▶ _What you are asked to do_
Copy out these rows word for word, leaving out the pictures.
*** Opening of Data for the task ***
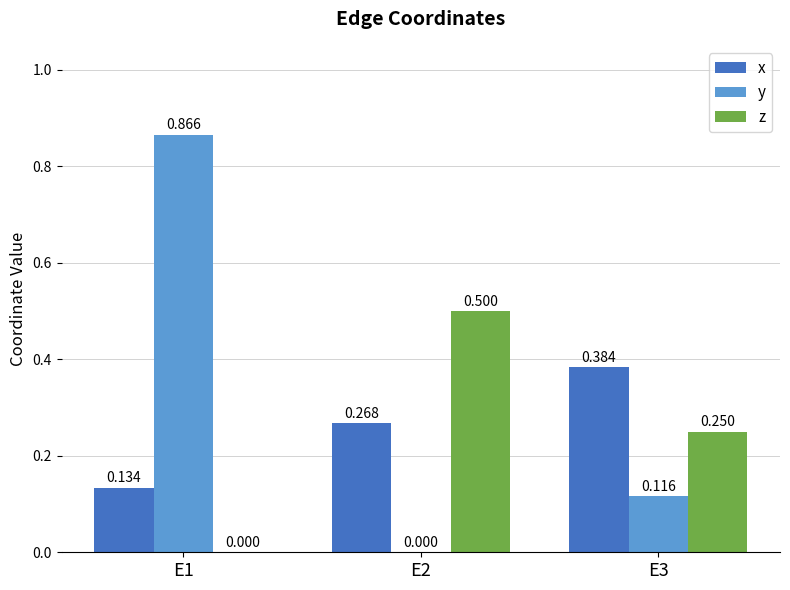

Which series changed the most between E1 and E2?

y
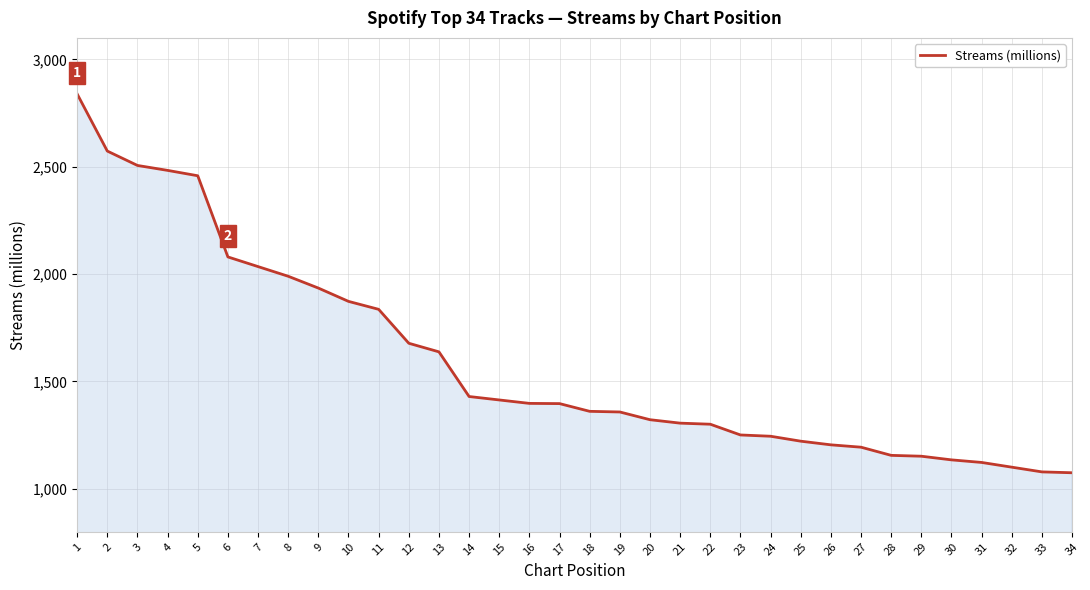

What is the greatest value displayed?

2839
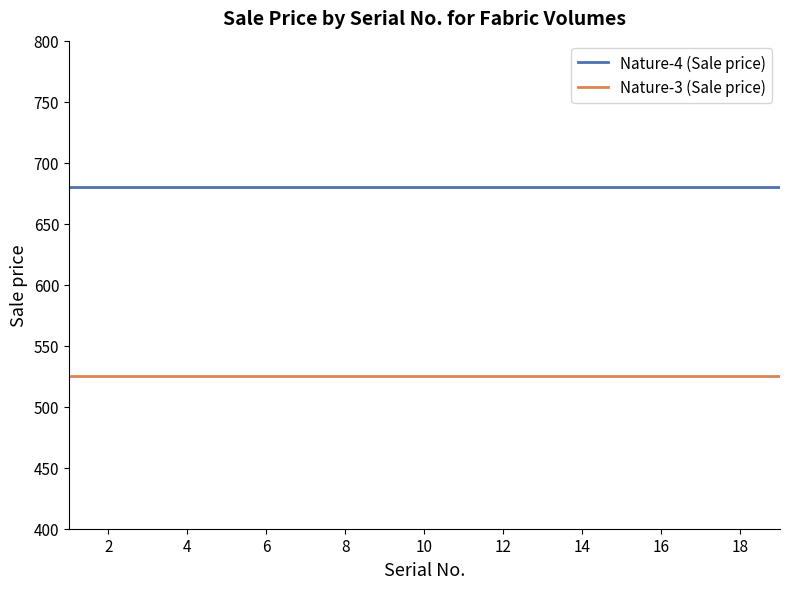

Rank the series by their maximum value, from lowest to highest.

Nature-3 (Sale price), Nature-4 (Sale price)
*** Close of Data for the task ***
▶ _Written answer_
Which series changed the most between E1 and E2?

y

What is the greatest value displayed?

2839

Rank the series by their maximum value, from lowest to highest.

Nature-3 (Sale price), Nature-4 (Sale price)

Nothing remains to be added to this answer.